“What about the nice guy theorem?” asks another man. “Nice guys finish last.”
“Not true,” Eastman says. “Those are just nice guys who don’t know how to market themselves.”
He continues to take questions until he runs out of space on the white board. Then he sets about answering them.
“What’s cool in the world of dating,” he tells the group, “is that no one’s ever telling you how they feel. They’re showing you.” He introduces “the orientation reflex.” That’s the move a person makes to orient toward what interests him—turning his head, for example. He insists that people orient toward us all the time, and we should learn to notice it. He talks about “pacifying gestures” we use to diffuse the anxiety of dating, how men rub their palms on their pants and women play with their fingers. He explains that many people do poorly on dates because they’re “emotionally incongruent”: What comes out of their mouths doesn’t match what shows on their faces.

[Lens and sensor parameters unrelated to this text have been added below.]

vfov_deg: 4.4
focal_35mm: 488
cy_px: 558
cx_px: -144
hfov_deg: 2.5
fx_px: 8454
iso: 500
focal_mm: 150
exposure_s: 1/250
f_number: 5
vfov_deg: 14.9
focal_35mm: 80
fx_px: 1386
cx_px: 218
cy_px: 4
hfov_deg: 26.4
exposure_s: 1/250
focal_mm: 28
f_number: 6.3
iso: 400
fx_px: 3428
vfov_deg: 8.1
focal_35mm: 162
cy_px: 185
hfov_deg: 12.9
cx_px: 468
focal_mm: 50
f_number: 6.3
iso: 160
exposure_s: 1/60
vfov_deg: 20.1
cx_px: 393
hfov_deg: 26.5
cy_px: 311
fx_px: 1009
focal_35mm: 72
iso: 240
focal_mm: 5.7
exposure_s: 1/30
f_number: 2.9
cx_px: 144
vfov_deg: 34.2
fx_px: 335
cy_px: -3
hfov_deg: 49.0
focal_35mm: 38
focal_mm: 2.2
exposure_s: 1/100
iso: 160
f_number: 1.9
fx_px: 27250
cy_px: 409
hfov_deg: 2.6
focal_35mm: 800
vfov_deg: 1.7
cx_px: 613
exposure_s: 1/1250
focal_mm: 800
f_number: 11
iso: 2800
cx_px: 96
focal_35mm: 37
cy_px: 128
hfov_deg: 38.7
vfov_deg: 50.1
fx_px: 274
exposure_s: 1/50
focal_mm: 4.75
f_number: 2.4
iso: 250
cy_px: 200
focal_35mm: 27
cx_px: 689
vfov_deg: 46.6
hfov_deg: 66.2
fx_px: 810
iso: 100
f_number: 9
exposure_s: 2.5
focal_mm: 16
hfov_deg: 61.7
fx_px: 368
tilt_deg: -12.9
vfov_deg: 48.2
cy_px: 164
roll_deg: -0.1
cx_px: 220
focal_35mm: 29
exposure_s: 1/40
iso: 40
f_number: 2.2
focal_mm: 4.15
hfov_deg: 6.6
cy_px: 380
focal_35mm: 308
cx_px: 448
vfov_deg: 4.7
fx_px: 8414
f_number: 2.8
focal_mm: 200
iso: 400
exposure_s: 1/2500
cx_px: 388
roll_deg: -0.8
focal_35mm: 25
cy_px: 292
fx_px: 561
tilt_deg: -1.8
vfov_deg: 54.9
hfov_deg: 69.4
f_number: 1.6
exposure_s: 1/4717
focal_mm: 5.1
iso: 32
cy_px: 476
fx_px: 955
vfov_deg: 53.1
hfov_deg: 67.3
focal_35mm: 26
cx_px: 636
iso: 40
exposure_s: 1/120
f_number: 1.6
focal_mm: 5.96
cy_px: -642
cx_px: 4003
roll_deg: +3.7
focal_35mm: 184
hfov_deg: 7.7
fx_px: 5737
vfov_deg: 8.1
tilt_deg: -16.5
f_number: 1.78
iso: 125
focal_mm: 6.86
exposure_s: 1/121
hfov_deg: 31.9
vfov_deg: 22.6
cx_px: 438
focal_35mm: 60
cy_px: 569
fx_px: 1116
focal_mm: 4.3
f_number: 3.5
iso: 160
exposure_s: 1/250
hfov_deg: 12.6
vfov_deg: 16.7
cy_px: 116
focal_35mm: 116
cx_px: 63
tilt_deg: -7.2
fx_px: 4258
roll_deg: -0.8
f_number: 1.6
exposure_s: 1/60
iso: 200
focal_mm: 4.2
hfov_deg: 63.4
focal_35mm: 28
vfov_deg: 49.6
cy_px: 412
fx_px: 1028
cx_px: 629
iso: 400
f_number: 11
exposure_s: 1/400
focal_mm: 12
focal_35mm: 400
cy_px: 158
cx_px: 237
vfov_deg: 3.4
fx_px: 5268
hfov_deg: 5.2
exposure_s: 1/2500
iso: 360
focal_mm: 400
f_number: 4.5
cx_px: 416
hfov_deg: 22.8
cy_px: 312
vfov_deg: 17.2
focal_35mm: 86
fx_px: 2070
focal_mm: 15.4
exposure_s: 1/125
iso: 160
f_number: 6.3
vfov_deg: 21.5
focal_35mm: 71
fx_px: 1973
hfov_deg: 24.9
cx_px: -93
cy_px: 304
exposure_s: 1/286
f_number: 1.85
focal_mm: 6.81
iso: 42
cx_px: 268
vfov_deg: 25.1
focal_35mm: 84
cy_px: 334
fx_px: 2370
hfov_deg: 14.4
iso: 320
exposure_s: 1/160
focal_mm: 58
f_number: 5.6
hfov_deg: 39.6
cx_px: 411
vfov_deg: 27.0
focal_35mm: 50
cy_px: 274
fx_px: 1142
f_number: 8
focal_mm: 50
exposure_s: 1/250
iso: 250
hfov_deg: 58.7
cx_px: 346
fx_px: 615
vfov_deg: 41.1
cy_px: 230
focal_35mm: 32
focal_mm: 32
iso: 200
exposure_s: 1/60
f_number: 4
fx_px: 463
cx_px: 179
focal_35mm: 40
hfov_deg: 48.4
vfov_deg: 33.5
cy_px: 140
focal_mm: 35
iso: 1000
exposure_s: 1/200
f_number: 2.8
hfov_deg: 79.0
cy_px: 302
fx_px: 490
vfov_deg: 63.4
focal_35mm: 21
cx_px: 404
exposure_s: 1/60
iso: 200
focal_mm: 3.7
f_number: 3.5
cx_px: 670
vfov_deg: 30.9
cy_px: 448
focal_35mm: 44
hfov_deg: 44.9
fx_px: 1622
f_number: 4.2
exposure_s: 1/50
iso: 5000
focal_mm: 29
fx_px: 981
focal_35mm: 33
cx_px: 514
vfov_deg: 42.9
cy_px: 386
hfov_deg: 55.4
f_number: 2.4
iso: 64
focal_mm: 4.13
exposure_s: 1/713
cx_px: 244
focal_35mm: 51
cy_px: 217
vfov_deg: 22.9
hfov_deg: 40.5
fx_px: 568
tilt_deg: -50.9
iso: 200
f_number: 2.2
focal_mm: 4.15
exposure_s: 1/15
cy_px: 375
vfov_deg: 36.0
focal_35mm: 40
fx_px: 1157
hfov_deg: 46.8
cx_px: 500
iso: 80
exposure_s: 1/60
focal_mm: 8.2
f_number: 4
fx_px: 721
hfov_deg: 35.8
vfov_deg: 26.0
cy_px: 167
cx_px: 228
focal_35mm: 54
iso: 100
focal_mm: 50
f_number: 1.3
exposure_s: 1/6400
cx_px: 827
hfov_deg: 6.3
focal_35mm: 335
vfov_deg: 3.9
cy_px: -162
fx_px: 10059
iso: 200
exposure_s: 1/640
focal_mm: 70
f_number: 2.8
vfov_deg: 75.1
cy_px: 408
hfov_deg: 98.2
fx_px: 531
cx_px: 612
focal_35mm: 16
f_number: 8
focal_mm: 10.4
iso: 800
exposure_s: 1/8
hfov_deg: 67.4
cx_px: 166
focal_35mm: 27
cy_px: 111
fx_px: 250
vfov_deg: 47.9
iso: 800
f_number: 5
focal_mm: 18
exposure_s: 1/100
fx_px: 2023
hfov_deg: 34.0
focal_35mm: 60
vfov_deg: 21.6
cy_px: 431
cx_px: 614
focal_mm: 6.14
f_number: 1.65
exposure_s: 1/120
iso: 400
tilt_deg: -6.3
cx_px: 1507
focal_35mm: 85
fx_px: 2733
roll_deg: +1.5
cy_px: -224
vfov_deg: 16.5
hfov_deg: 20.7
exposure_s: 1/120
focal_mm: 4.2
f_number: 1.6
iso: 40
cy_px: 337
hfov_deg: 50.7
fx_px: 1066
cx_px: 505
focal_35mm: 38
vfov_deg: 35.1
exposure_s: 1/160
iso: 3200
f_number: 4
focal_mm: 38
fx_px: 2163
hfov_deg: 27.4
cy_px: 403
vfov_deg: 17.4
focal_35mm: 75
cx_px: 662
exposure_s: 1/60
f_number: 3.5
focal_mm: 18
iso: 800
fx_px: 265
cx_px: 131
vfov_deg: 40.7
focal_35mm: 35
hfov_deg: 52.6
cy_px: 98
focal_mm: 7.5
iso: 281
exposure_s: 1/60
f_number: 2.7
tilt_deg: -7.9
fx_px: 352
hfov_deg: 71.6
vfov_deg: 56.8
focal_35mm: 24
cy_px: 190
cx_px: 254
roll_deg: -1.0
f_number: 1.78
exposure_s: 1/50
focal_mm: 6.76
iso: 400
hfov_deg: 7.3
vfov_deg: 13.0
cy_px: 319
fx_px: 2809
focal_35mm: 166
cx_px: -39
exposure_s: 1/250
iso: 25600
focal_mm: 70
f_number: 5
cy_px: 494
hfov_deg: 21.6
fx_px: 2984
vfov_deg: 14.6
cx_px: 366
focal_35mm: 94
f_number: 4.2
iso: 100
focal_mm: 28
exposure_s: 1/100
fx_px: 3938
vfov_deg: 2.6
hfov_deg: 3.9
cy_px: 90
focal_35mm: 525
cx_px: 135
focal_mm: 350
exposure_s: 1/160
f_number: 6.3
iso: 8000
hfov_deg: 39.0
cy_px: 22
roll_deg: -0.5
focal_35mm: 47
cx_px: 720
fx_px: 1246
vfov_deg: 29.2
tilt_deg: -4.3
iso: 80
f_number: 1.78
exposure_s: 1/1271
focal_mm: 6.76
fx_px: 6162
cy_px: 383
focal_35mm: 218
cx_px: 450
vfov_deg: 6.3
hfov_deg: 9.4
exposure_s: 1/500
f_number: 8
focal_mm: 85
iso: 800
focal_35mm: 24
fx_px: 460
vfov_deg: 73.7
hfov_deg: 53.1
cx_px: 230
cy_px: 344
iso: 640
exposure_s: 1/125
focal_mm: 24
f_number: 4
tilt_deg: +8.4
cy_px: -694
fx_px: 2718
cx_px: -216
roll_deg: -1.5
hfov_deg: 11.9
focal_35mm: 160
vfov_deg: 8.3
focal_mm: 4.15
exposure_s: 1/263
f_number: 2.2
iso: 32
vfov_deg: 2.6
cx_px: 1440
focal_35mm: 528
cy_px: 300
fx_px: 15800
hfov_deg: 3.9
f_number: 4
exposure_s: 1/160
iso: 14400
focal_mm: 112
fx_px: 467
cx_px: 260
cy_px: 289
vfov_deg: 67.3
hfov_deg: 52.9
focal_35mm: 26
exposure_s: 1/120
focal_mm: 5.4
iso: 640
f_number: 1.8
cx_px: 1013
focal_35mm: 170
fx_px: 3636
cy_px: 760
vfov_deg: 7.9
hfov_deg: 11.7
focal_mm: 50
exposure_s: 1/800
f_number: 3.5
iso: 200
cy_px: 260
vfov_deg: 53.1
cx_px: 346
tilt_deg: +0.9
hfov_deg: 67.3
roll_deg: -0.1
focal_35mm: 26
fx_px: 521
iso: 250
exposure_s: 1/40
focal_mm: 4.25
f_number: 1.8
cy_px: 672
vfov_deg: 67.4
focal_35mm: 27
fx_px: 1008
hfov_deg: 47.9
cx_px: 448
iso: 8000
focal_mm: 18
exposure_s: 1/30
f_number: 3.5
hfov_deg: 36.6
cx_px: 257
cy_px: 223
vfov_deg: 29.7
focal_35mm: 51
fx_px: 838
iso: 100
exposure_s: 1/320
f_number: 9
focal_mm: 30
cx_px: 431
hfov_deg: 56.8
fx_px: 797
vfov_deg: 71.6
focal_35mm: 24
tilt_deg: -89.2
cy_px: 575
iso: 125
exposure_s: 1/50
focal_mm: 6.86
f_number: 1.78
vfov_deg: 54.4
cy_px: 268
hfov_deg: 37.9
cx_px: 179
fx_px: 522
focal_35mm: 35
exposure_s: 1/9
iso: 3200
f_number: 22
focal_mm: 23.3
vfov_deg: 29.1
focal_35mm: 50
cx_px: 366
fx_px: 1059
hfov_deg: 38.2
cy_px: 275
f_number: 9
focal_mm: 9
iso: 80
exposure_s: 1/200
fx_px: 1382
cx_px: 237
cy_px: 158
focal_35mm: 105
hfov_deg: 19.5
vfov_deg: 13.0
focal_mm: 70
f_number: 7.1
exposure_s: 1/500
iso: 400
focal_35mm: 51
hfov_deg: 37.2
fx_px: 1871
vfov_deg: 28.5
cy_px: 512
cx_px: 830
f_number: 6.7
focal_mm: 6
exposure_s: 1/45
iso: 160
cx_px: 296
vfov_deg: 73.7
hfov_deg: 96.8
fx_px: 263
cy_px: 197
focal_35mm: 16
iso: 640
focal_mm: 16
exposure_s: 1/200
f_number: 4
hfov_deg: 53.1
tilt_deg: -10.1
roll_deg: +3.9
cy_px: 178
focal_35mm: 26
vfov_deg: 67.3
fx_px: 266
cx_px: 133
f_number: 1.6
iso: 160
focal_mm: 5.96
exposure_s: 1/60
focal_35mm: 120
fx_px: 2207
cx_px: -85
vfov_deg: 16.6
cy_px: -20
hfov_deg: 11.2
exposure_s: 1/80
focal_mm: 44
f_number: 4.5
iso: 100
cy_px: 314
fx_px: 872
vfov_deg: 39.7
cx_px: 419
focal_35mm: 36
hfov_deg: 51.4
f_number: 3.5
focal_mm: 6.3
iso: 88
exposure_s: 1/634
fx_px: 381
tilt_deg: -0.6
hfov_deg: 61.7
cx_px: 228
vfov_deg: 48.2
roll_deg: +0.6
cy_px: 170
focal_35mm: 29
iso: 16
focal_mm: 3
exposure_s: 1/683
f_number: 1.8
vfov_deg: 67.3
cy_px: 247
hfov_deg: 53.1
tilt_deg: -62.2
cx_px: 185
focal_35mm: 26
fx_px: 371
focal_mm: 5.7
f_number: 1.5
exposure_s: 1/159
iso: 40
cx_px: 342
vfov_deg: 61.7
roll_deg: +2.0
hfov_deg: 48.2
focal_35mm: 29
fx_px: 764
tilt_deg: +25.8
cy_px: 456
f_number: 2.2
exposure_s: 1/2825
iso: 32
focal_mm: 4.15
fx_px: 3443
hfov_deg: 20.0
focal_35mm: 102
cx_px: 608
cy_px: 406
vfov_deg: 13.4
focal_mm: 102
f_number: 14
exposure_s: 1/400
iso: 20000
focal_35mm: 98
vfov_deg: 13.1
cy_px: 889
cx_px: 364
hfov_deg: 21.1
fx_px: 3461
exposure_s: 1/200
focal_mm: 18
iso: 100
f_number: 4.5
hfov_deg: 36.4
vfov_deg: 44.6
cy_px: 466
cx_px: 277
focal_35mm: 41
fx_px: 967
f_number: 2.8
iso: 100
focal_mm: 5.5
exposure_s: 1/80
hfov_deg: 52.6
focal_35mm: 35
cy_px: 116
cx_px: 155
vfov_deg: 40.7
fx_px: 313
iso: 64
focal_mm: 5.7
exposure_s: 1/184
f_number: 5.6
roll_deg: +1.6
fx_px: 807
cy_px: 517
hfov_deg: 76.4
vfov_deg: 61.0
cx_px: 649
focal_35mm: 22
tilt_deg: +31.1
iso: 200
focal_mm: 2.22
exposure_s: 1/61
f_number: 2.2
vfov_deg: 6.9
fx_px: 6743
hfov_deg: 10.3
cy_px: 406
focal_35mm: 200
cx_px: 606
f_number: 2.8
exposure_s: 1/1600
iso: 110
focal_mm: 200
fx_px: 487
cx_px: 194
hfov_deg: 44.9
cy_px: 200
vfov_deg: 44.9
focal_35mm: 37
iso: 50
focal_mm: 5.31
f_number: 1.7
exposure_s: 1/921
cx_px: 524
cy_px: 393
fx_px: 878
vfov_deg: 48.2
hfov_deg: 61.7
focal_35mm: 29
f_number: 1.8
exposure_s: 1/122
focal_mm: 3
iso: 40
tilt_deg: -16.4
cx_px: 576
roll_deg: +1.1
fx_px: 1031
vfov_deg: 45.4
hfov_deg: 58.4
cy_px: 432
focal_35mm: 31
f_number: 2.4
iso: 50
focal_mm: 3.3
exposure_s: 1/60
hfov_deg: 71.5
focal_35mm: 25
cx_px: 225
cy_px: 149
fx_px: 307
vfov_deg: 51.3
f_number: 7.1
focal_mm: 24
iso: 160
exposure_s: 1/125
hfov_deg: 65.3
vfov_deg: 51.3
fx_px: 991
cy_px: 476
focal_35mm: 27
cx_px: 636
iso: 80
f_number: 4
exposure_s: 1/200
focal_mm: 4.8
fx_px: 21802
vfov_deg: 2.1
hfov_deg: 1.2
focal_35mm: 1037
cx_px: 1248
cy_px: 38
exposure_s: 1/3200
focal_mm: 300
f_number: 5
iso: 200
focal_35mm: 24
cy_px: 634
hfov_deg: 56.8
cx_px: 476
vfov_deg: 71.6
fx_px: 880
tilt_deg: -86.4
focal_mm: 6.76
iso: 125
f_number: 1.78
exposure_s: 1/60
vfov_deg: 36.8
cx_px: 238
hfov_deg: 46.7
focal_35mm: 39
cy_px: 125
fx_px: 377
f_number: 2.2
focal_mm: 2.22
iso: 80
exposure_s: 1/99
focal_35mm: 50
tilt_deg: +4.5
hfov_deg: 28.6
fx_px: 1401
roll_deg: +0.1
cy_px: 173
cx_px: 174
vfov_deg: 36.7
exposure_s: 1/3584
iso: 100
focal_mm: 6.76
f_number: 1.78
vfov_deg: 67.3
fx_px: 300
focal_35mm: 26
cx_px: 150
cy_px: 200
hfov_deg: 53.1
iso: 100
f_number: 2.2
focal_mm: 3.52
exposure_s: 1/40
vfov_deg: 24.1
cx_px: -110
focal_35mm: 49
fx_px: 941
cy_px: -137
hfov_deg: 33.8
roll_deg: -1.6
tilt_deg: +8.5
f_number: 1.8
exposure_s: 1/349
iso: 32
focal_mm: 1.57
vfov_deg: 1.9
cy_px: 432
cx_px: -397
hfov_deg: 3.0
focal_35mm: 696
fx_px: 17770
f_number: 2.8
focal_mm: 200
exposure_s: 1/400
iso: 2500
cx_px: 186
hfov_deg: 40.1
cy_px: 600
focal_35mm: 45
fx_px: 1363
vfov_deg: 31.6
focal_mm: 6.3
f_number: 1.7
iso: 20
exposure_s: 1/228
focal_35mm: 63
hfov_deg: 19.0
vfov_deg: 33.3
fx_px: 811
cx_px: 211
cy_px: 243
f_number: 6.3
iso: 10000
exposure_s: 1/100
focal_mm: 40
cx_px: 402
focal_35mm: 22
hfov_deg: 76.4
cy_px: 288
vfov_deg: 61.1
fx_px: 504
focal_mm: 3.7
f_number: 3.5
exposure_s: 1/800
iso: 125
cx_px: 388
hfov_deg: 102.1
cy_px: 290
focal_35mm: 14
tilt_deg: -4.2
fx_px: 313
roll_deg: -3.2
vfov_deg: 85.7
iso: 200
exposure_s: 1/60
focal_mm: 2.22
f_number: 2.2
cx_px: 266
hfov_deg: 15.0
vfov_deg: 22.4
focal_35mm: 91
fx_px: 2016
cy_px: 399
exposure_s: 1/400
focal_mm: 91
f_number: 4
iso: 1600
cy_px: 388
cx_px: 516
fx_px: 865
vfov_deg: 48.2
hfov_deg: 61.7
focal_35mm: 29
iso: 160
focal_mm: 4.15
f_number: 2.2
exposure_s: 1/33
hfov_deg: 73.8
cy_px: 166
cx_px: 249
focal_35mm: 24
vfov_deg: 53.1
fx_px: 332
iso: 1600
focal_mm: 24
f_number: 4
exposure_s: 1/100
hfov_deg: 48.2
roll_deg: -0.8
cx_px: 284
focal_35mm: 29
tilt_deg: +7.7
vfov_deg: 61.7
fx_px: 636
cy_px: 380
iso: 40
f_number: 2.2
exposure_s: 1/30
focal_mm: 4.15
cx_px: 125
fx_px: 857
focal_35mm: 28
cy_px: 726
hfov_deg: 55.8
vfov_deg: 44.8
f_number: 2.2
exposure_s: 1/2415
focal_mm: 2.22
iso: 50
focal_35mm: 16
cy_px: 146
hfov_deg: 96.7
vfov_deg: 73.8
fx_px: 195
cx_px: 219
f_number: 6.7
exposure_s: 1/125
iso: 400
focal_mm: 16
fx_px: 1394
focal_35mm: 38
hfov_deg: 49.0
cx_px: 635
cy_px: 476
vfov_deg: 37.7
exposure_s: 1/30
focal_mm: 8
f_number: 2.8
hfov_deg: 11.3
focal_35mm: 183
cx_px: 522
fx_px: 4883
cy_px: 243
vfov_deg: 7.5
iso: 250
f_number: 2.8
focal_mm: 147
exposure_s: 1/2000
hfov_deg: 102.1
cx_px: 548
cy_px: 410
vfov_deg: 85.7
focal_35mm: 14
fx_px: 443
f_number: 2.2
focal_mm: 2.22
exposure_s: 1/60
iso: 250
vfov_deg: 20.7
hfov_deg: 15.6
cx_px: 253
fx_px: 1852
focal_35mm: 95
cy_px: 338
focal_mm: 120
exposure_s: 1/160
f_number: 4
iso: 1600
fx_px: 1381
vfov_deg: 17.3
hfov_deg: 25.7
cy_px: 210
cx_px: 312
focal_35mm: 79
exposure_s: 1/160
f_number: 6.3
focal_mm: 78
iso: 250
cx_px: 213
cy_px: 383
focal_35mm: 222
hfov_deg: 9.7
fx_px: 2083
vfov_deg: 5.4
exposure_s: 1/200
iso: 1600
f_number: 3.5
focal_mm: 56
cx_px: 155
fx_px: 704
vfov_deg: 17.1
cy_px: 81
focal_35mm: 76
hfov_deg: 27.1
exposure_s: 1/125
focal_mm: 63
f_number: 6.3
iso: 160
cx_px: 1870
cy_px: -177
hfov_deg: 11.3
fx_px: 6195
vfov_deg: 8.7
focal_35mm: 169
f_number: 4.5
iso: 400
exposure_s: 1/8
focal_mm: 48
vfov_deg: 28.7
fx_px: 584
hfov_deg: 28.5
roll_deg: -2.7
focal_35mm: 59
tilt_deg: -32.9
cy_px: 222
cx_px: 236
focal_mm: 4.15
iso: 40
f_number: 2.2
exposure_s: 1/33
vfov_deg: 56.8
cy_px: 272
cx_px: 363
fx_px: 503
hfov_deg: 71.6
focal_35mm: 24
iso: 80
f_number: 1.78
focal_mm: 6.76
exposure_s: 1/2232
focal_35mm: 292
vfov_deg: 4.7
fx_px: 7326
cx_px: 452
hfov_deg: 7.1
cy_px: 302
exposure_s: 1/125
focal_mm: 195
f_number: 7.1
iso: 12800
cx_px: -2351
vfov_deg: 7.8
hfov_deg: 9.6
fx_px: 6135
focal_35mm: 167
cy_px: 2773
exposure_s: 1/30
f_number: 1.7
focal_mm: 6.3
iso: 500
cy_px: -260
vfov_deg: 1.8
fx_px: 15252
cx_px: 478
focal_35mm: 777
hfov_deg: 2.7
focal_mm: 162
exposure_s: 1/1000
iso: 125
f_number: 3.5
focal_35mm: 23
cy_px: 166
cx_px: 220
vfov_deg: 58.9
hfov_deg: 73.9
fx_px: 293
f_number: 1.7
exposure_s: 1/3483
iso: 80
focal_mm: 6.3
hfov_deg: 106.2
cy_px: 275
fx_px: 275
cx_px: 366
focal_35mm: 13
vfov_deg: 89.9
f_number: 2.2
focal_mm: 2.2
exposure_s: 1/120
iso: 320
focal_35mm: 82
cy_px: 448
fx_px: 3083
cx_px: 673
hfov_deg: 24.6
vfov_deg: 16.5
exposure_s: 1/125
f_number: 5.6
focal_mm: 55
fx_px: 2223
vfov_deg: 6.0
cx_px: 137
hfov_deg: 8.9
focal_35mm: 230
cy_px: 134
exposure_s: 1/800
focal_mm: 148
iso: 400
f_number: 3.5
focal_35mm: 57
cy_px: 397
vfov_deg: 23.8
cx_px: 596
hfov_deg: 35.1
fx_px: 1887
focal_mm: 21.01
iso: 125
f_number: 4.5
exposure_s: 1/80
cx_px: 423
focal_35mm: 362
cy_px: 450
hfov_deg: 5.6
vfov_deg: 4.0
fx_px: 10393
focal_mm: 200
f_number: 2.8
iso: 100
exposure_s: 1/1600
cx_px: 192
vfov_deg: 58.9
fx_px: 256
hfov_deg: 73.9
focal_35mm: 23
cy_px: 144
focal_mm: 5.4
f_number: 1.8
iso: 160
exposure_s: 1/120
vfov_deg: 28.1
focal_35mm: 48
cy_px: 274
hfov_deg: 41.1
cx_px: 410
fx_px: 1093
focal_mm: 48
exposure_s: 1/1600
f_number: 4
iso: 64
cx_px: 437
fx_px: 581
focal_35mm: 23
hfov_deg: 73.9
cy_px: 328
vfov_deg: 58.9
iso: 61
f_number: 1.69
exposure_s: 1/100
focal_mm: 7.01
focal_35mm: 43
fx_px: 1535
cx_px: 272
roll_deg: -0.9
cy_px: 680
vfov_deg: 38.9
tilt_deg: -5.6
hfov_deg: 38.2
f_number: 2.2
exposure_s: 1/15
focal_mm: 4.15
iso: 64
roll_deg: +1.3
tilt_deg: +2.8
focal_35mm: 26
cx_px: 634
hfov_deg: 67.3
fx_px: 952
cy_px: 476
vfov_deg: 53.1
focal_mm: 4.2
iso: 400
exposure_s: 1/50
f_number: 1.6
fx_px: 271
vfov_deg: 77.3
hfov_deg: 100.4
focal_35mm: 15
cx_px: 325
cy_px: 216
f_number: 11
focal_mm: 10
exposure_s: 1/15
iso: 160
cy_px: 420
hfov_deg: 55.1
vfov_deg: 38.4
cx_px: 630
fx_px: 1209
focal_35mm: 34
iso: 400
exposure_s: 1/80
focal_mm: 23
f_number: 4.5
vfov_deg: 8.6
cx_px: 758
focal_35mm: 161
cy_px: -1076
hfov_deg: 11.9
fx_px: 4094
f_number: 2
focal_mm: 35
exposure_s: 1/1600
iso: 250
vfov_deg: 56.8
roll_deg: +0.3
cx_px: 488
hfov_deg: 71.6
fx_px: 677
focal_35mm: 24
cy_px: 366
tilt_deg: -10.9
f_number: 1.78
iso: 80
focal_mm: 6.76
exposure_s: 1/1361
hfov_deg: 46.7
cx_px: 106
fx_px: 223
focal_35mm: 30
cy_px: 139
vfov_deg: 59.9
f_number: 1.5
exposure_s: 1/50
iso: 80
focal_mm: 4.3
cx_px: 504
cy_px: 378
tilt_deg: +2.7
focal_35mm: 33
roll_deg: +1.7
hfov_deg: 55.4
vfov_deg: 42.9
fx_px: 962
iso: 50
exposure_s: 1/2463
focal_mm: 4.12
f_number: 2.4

He uses President Obama as an example: “During the debates, he’d say, ‘Mitt, I disagree with you,’ ” Eastman says, making a placid face. “Not, ‘Mitt! I disagree with you!’ ” Eastman says, changing his expression to an angry one. In that case, he explains, Obama came off as weaker than he meant to. But emotionally incongruent people can also come off as odd, and that can hurt them on dates.
So if they’re doing so many things wrong, how can discouraged daters improve their skills? “Video,” Eastman says. “You watch yourself on tape. Then you can change.” It might be a creepy move to set up a video camera on a first date, but Eastman will approximate the experience for you in his workshop by filming you talking to your classmates.
After the first hour, Eastman tells his students to get up and mingle. Everyone stands and starts moving around the room, wearing I-can’t-believe-we’re-all-sober smiles. I talk with one woman, an actress in her early 30s who grew up in Virginia and feels mystified by New York men. “Southern men are so different,” she says. “Here, I’m confused. I’m always horrible on the first couple of dates.” She’s taken two of Eastman’s classes with a LivingSocial coupon, and she believes they’ve made her more aware. She feels more comfortable and less compelled than she used to be to fill every moment of silence on a date. I talk with a computer programmer (I knew it!) who is here for the first time and says he’s benefiting from the class. “I don’t agree with everything Blake says. But he’s good.” I talk with another woman who says that meeting Eastman and his girlfriend has changed her whole life. She has new friends, a new job, a new outlook. She wears the dreamy gaze of a cult member. I meet another man who has taken a few of Eastman’s classes and seems similarly enamored. “He’s just so amazing,” he says.
After living in New York City for six years, I’ve met (sometimes as a seeker, more often as a journalist) my share of self-help gurus: diet experts, sex coaches, life coaches, career coaches, a man who believes he can make anyone a millionaire, an older woman who wants to fill up Madison Square Garden with young women and preach against premarital sex, an angry meditation teacher who demands $2,500 for meditation classes. And all of them, even the angry meditation teacher, have disciples—people who think this guru must be the path to happiness; on the guru’s website, they’ll write testimonials: I don’t know where I’d be without him.
But Eastman seems far more sweet than parasitic: While we were waiting for his students to arrive, he gushed about his girlfriend, whom he met in one of his classes. “Most people don’t communicate,” he says. “My girlfriend and I are completely transparent. We have the best relationship I’ve ever seen.” He talked about how great his friends are, how supportive his parents are. When I asked him what learning nonverbal communication has done for him, he answered, “I don’t know where I’d be without it.” Eastman doesn’t give the impression that he aims to gather admirers but rather that he yearns to help people feel as comfortable as he’s learned to feel. “Communication is the most important part of relationships,” he says. “I want people to learn to communicate.”
Later in the night, the group engages in a second mingle. This time, they seem more relaxed. Still, Eastman has tips: “You were playing with your fingers behind your back,” he tells someone.
“And you,” he tells another student, “have a low blink rate. Guess who else has that? Me. And you know what happens if you stare at people without blinking? They’re gonna think you’re creepy.”
And then, some advice we could all use: “You look upset,” he tells one of the computer-programmer types. “Come on!” he says with a smile. “Relax.”